The team decided that as part of embracing platform engineering, it needed golden paths.
“It’s the preferred way to do something, an easy way to achieve what you want, and you lower the barrier to entry to achieve your goal by making it your preferred way - this has been one of the core foundations of how we put the vision forward for all platforms,” he said.
The introduction of an internal developer portal has enabled PGS to use golden paths, and Bailleul believes the company is already reaping the rewards.
“When we started to have good golden paths and a number of good self-service actions, it became a force multiplier; we’ve seen people who weren’t willing to go through the ticketops or take care of creating something new that were enabled and capable of doing it, and that has been great for us as an organization to increase our efficiency and deliver more,” he said.
This realization of golden paths with self-service actions has been revolutionary for AMCS Group, too.
“The development team have a lot of complexity to deal with, so telling them to go and do tasks like creating good repositories or giving them access to do cloud resources to do troubleshooting, without any golden path, you’re leaving it to them to take a course in their own time, and still have to deliver all of those things,” Pikat said.
This is why Pikat wanted to enable self-service in a way that took into account governance as well as abstracting away complexity.

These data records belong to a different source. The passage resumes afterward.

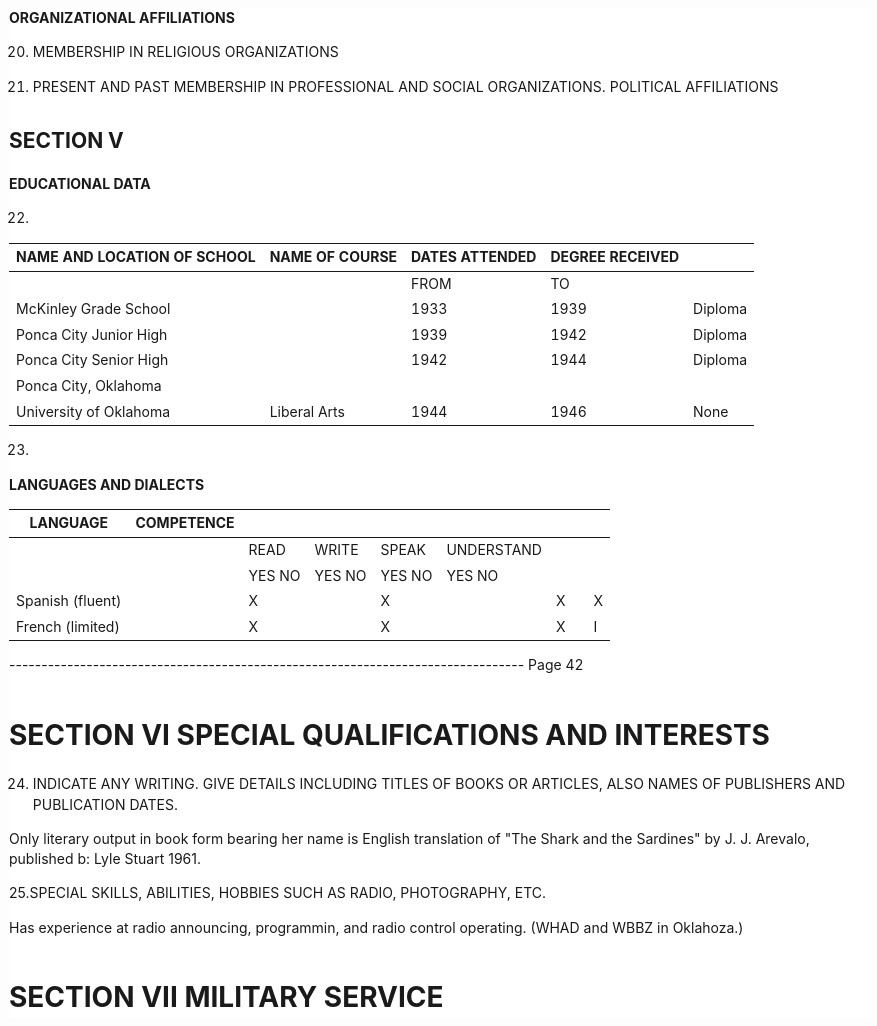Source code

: **ORGANIZATIONAL AFFILIATIONS**

20. MEMBERSHIP IN RELIGIOUS ORGANIZATIONS

21. PRESENT AND PAST MEMBERSHIP IN PROFESSIONAL AND SOCIAL ORGANIZATIONS. POLITICAL AFFILIATIONS

## SECTION V

**EDUCATIONAL DATA**

22. 
| NAME AND LOCATION OF SCHOOL | NAME OF COURSE | DATES ATTENDED | DEGREE RECEIVED |         |
| --------------------------- | -------------- | -------------- | --------------- | ------- |
|                             |                | FROM           | TO              |         |
| McKinley Grade School       |                | 1933           | 1939            | Diploma |
| Ponca City Junior High      |                | 1939           | 1942            | Diploma |
| Ponca City Senior High      |                | 1942           | 1944            | Diploma |
| Ponca City, Oklahoma        |                |                |                 |         |
| University of Oklahoma      | Liberal Arts   | 1944           | 1946            | None    |

23. 
**LANGUAGES AND DIALECTS**

| LANGUAGE         | COMPETENCE |        |        |        |            |     |     |     |
| ---------------- | ---------- | ------ | ------ | ------ | ---------- | --- | --- | --- |
|                  |            | READ   | WRITE  | SPEAK  | UNDERSTAND |     |     |     |
|                  |            | YES NO | YES NO | YES NO | YES NO     |     |     |     |
| Spanish (fluent) |            | X      |        | X      |            | X   |     | X   |
| French (limited) |            | X      |        | X      |            | X   |     | I   |


-------------------------------------------------------------------------------- Page 42

# SECTION VI SPECIAL QUALIFICATIONS AND INTERESTS

24. INDICATE ANY WRITING. GIVE DETAILS INCLUDING TITLES OF BOOKS OR ARTICLES, ALSO NAMES OF PUBLISHERS AND PUBLICATION DATES.

Only literary output in book form bearing her name is English translation of "The Shark and the Sardines" by J. J. Arevalo, published b: Lyle Stuart 1961.

25.SPECIAL SKILLS, ABILITIES, HOBBIES SUCH AS RADIO, PHOTOGRAPHY, ETC.

Has experience at radio announcing, programmin, and radio control operating. (WHAD and WBBZ in Oklahoza.)

# SECTION VII MILITARY SERVICE

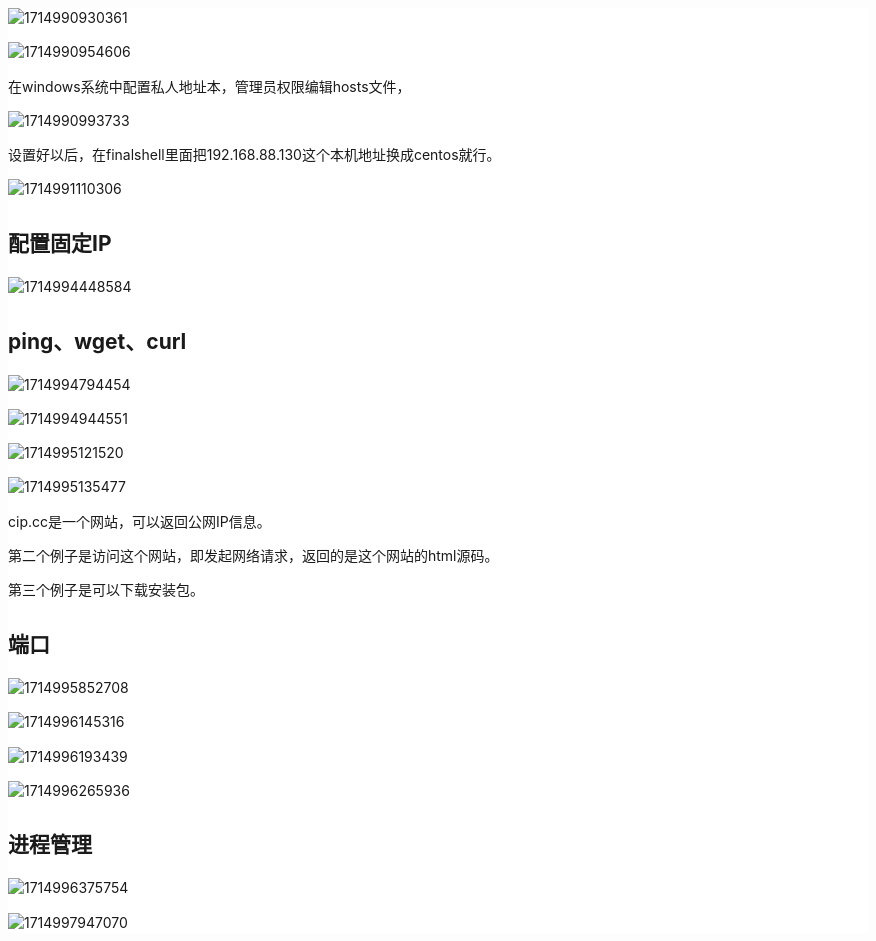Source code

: ![1714990930361](linux.assets/1714990930361.png)

![1714990954606](linux.assets/1714990954606.png)

在windows系统中配置私人地址本，管理员权限编辑hosts文件，

![1714990993733](linux.assets/1714990993733.png)

设置好以后，在finalshell里面把192.168.88.130这个本机地址换成centos就行。

![1714991110306](linux.assets/1714991110306.png)

## 配置固定IP

![1714994448584](linux.assets/1714994448584.png)

## ping、wget、curl

![1714994794454](linux.assets/1714994794454.png)

![1714994944551](linux.assets/1714994944551.png)

![1714995121520](linux.assets/1714995121520.png)

![1714995135477](linux.assets/1714995135477.png)

cip.cc是一个网站，可以返回公网IP信息。

第二个例子是访问这个网站，即发起网络请求，返回的是这个网站的html源码。

第三个例子是可以下载安装包。

## 端口

![1714995852708](linux.assets/1714995852708.png)

![1714996145316](linux.assets/1714996145316.png)

![1714996193439](linux.assets/1714996193439.png)

![1714996265936](linux.assets/1714996265936.png)

## 进程管理

![1714996375754](linux.assets/1714996375754.png)

![1714997947070](linux.assets/1714997947070.png)
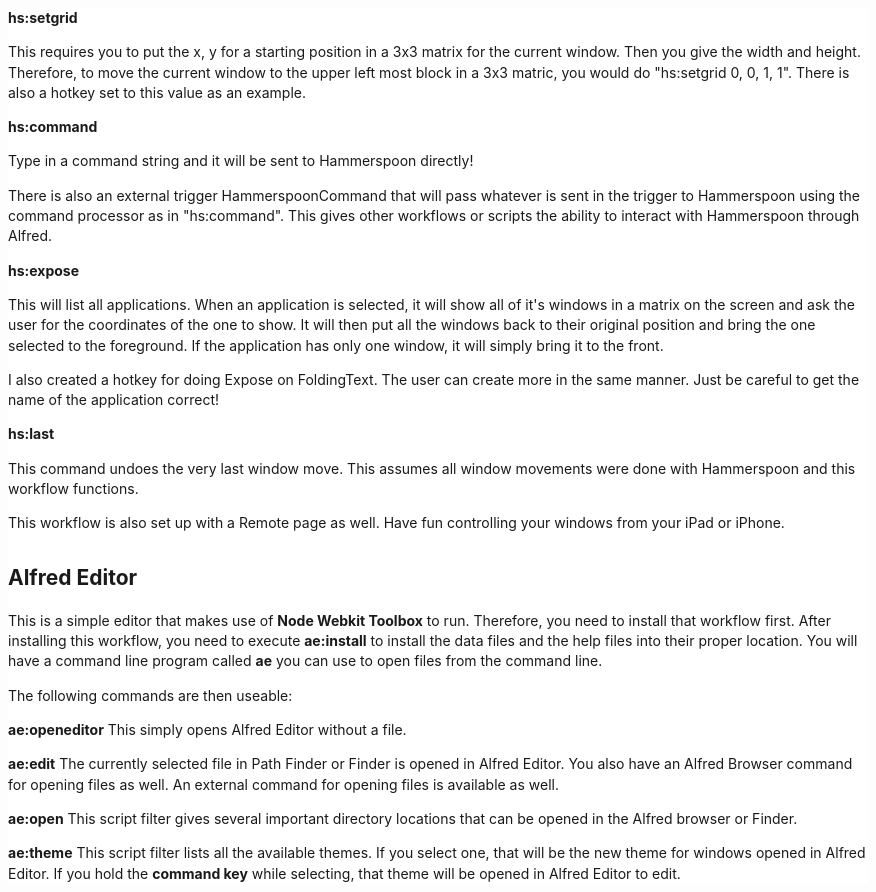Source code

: **hs:setgrid**

This requires you to put the x, y for a starting position in a 3x3 matrix for the current window. Then you give the width and height. Therefore, to move the current window to the upper left most block in a 3x3 matric, you would do "hs:setgrid 0, 0, 1, 1". There is also a hotkey set to this value as an example.

**hs:command**

Type in a command string and it will be sent to Hammerspoon directly!

There is also an external trigger HammerspoonCommand that will pass whatever is sent in the trigger to Hammerspoon using the command processor as in "hs:command". This gives other workflows or scripts the ability to interact with Hammerspoon through Alfred.

**hs:expose**

This will list all applications. When an application is selected, it will show all of it's windows in a matrix on the screen and ask the user for the coordinates of the one to show. It will then put all the windows back to their original position and bring the one selected to the foreground. If the application has only one window, it will simply bring it to the front.

I also created a hotkey for doing Expose on FoldingText. The user can create more in the same manner. Just be careful to get the name of the application correct!

**hs:last**

This command undoes the very last window move. This assumes all window movements were done with Hammerspoon and this workflow functions.

This workflow is also set up with a Remote page as well. Have fun controlling your windows from your iPad or iPhone.

## Alfred Editor

This is a simple editor that makes use of **Node Webkit Toolbox** to run. Therefore, you need to install that workflow first. After installing this workflow, you need to execute **ae:install** to install the data files and the help files into their proper location. You will have a command line program called **ae** you can use to open files from the command line.

The following commands are then useable:

**ae:openeditor**
This simply opens Alfred Editor without a file.

**ae:edit**
The currently selected file in Path Finder or Finder is opened in Alfred Editor. You also have an Alfred Browser command for opening files as well. An external command for opening files is available as well.

**ae:open**
This script filter gives several important directory locations that can be opened in the Alfred browser or Finder.

**ae:theme**
This script filter lists all the available themes. If you select one, that will be the new theme for windows opened in Alfred Editor. If you hold the **command key** while selecting, that theme will be opened in Alfred Editor to edit.

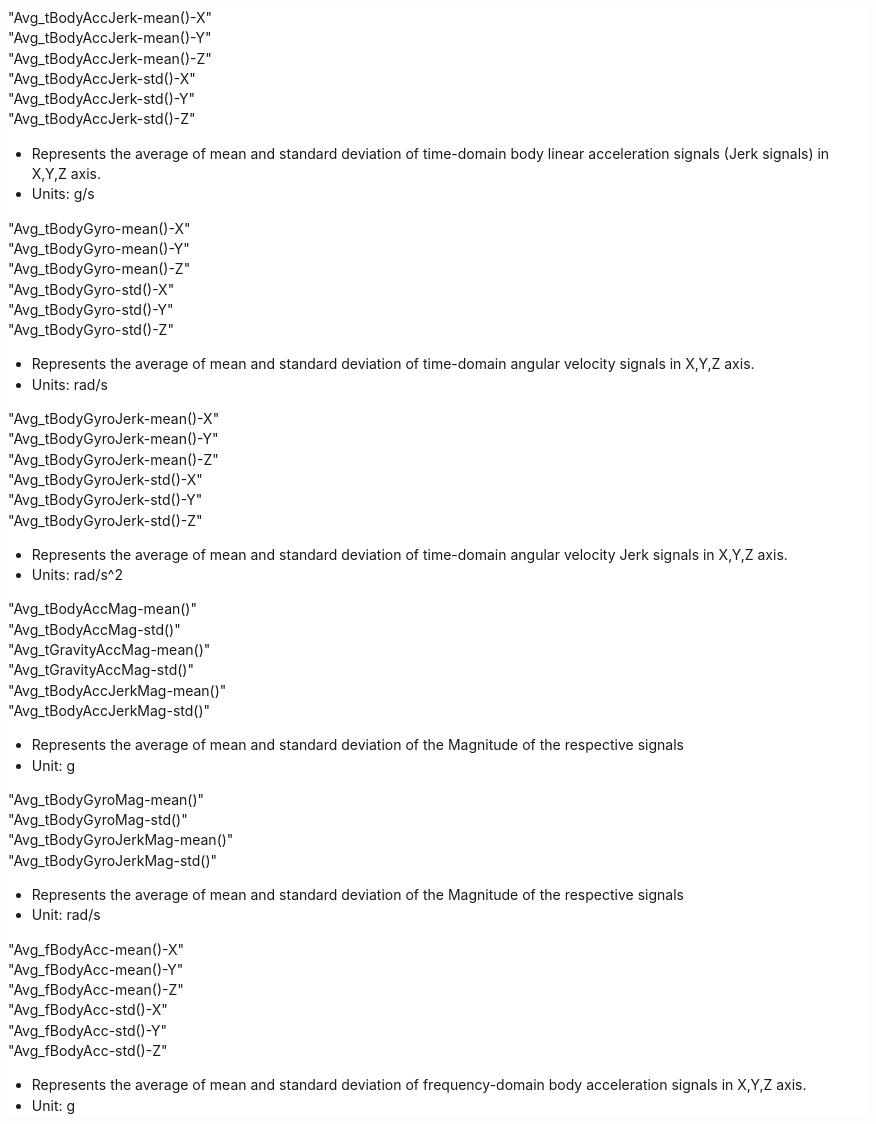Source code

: "Avg_tBodyAccJerk-mean()-X"           
"Avg_tBodyAccJerk-mean()-Y"          
"Avg_tBodyAccJerk-mean()-Z"          
"Avg_tBodyAccJerk-std()-X"           
"Avg_tBodyAccJerk-std()-Y"            
"Avg_tBodyAccJerk-std()-Z" 
- Represents the average of mean and standard deviation of time-domain body linear acceleration signals (Jerk signals) in X,Y,Z axis.
- Units: g/s

"Avg_tBodyGyro-mean()-X"              
"Avg_tBodyGyro-mean()-Y"             
"Avg_tBodyGyro-mean()-Z"              
"Avg_tBodyGyro-std()-X"              
"Avg_tBodyGyro-std()-Y"               
"Avg_tBodyGyro-std()-Z"
- Represents the average of mean and standard deviation of time-domain angular velocity signals in X,Y,Z axis.
- Units: rad/s
            
"Avg_tBodyGyroJerk-mean()-X"          
"Avg_tBodyGyroJerk-mean()-Y"         
"Avg_tBodyGyroJerk-mean()-Z"          
"Avg_tBodyGyroJerk-std()-X"          
"Avg_tBodyGyroJerk-std()-Y"          
"Avg_tBodyGyroJerk-std()-Z"
- Represents the average of mean and standard deviation of time-domain angular velocity Jerk signals in X,Y,Z axis.
- Units: rad/s^2  

"Avg_tBodyAccMag-mean()"              
"Avg_tBodyAccMag-std()"              
"Avg_tGravityAccMag-mean()"           
"Avg_tGravityAccMag-std()"           
"Avg_tBodyAccJerkMag-mean()"          
"Avg_tBodyAccJerkMag-std()"  
- Represents the average of mean and standard deviation of the Magnitude of the respective signals
- Unit: g

"Avg_tBodyGyroMag-mean()"             
"Avg_tBodyGyroMag-std()"             
"Avg_tBodyGyroJerkMag-mean()"         
"Avg_tBodyGyroJerkMag-std()"         
- Represents the average of mean and standard deviation of the Magnitude of the respective signals
- Unit: rad/s

"Avg_fBodyAcc-mean()-X"               
"Avg_fBodyAcc-mean()-Y"              
"Avg_fBodyAcc-mean()-Z"              
"Avg_fBodyAcc-std()-X"               
"Avg_fBodyAcc-std()-Y"                
"Avg_fBodyAcc-std()-Z" 
- Represents the average of mean and standard deviation of frequency-domain body acceleration signals in X,Y,Z axis.
- Unit: g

With Port, the company can do this via simple self-service forms that developers have to fill in to gain access or take an action, providing them with autonomy with golden paths and guardrails baked in.
“Not only can we enable people to get the things they want in an intuitive way and reduce that 85 minutes task involving multiple people to do it yourself in five minutes, but we can sleep at night knowing that they will follow our golden path that we designed for them - we’re not going to break any rules, we’re not going to create a Git repo in the wrong project in our version control system, they won’t forget to put branch policies that we require, etc,” he said.
Feedback and iterating on your internal developer portal
The team at GAIG is conscious of ensuring they continue to collect feedback as they roll out the portal to more teams. The soft launch involved a rollout to a smaller team of about 50 app developers to get initial feedback, and changes were incorporated into the portal before it launched again to a broader group of around 300 developers.
For AMCS, the feedback has been hugely positive for its internal developer portal.
“The first and most frequent feedback we’re hearing from our stakeholders, which are not necessarily just developers but support, professional services, and the entire engineering community is how freaking fast they get the task and job done - and they just love it because it enables them immediately,” said Pikat.
“It makes us proud of our work too - because it’s such a nice feeling to help your colleague be productive, to be a driving force for the team and to help the business,” he added.
At PGS, many of the initial developers that were onboarded with the first iteration of their portal, were those that had the pain of manual GitOps processes.
“They went into the portal and were blown away by how simple it became,” said Bailleul.
Meanwhile, the second wave of developers who used the portal had no complaints - and this, Bailleul explained, was significant in itself.
“You know it’s effective and you’ve done a good job when your team uses the new service and you don’t get any bad feedback,” he said.
The company has been able to compare mean time to resolution (MTTR) between tickets and self-service actions, and Bailleul said that the difference was “pretty impressive”.
Now, for all three organizations, the developers and other stakeholders that are using the portal are asking what else is possible with the portal, and coming up with suggestions for new ideas or features to make the portal even more impactful for the organization.